The trick was to implement TrustZone in a way that didn’t overwhelm the wimpy M-class processor or the presumably small programs it will be running. Nobody wants to dedicate megabytes of ROM space to a hypervisor running on a $3 MCU. So TrustZone-M does most everything in hardware, with little software overhead required. It also does so in a way that doesn’t render existing Cortex-M code obsolete. In other words, it’s backward compatible with existing Thumb code.

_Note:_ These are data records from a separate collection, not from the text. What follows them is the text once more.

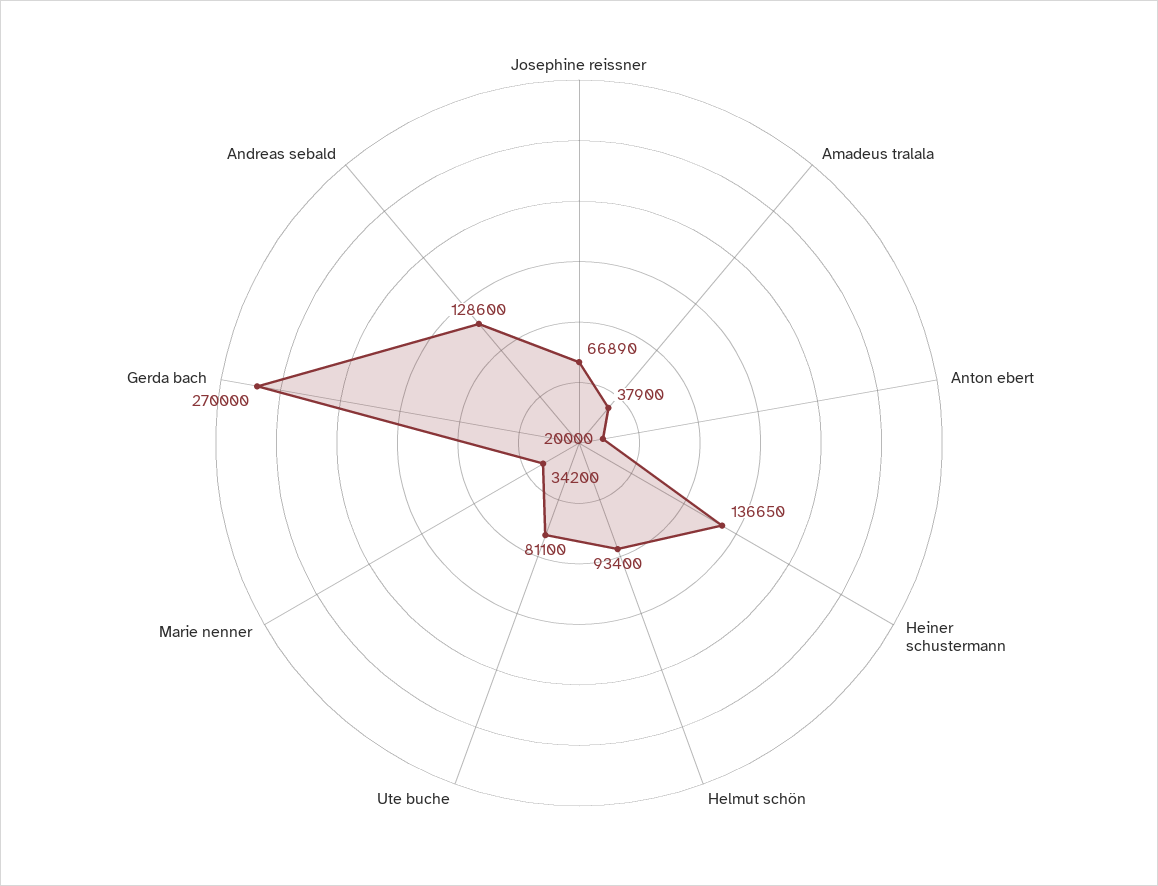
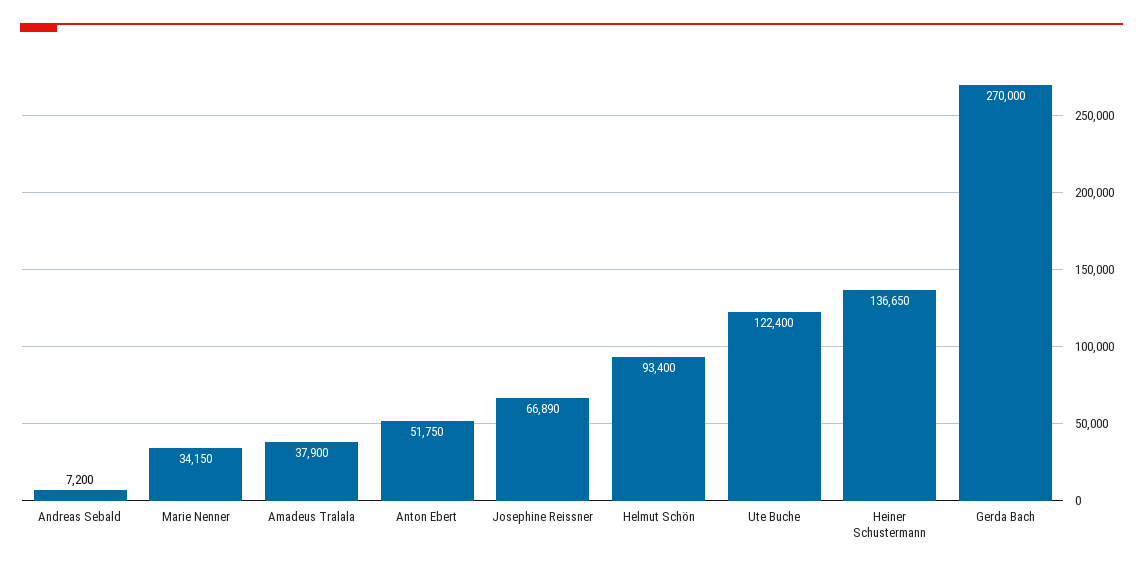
  {
    "Josephine reissner": 66890,
    "Amadeus tralala": 37900,
-   "Anton ebert": 20000,
+   "Anton ebert": 51750,
    "Heiner schustermann": 136650,
    "Helmut schön": 93400,
-   "Ute buche": 81100,
+   "Ute buche": 122400,
-   "Marie nenner": 34200,
+   "Marie nenner": 34150,
    "Gerda bach": 270000,
-   "Andreas sebald": 128600
+   "Andreas sebald": 7200
  }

One good example of this is the new SG (secure gate) instruction mnemonic. There are times when you might want non-secure code to call secure code, maybe to access a shared resource or to make an RTOS request. Up until now, all Cortex-M code was non-secure, so how do you retrofit the new security features onto an existing code library without recompiling? SG makes it work.

Non-secure code is allowed to call or branch to secure code, but only if the very first instruction of the target subroutine is the SG operation. SG immediately switches CPU state to secure mode, swaps out the non-secure stack for the secure one, flushes non-secure registers and pointers, and otherwise battens down all the hatches for secure running. This avoids accidentally passing any state information back to the non-secure caller when the subroutine eventually terminates and returns. The trick is – this works only if the first target instruction is SG; if it isn’t, the call fails and the CPU raises a privilege violation. That means only your new, secure software needs to be rewritten. All the old code can be left as-is. It also prevents branching into the middle of a target function, accidentally or maliciously bypassing any incoming security preamble.

Secure versus non-secure status is determined solely by memory address. Using Cortex-M’s existing memory-protection unit (MPU), you tell it what stretches of code space hold secure code and which hold normal code. Apart from setting a few registers in the MPU, there’s not much to it. That does mean that your secure code can’t move around at runtime, however, but that’s not usually a concern for microcontroller programs – or programmers.

TrustZone-M isn’t quite the same as TrustZone-A, but it doesn’t need to be. There are a lot of use cases that an inexpensive MCU will never encounter, so a streamlined version of TrustZone is wholly appropriate here. And, as an optional feature, it doesn’t burden those chips (or designers) that don’t want or need it. Although these days, built-in security is becoming a must-have feature for even the cheapest devices.

Over at Synopsys, the caretakers of the ARC processor family have been doing remarkably similar work, adding security features to their low-end ARC EM (embedded) product family. Synopsys calls its version SecureShield (the interstitial capitalization seems to be mandatory) and, like ARM’s TrustZone, it uses the memory-protection unit to define secure and non-secure areas of code and data, and then manages the interplay between them. ARC’s version adds a nice in-place encryption option, though. On demand, it will scramble either code or data, decrypting it on the fly at runtime. ARC also adds some basic sanity-checking integrity circuitry to help defeat fault-injection attacks that rely on manipulating the processor’s buses.

ARC has always allowed user-defined instructions, and these are often overlooked as an easy way to obfuscate your code. Say you define one or two custom opcodes and sprinkle them throughout your software. Even if someone manages to disassemble your code, who’s going to understand what they do? It almost doesn’t matter what your new instructions actually do; as long as their function is a secret, your code is a bit safer from prying eyes.

Security is a game of inches. There are no big gains, no silver bullets. Every little bit helps. You add more security features and your product gains that little bit more protection from hacking, from IP theft, from reverse-engineering, from unintended use. Getting a helping hand from your CPU supplier is a nice option to have.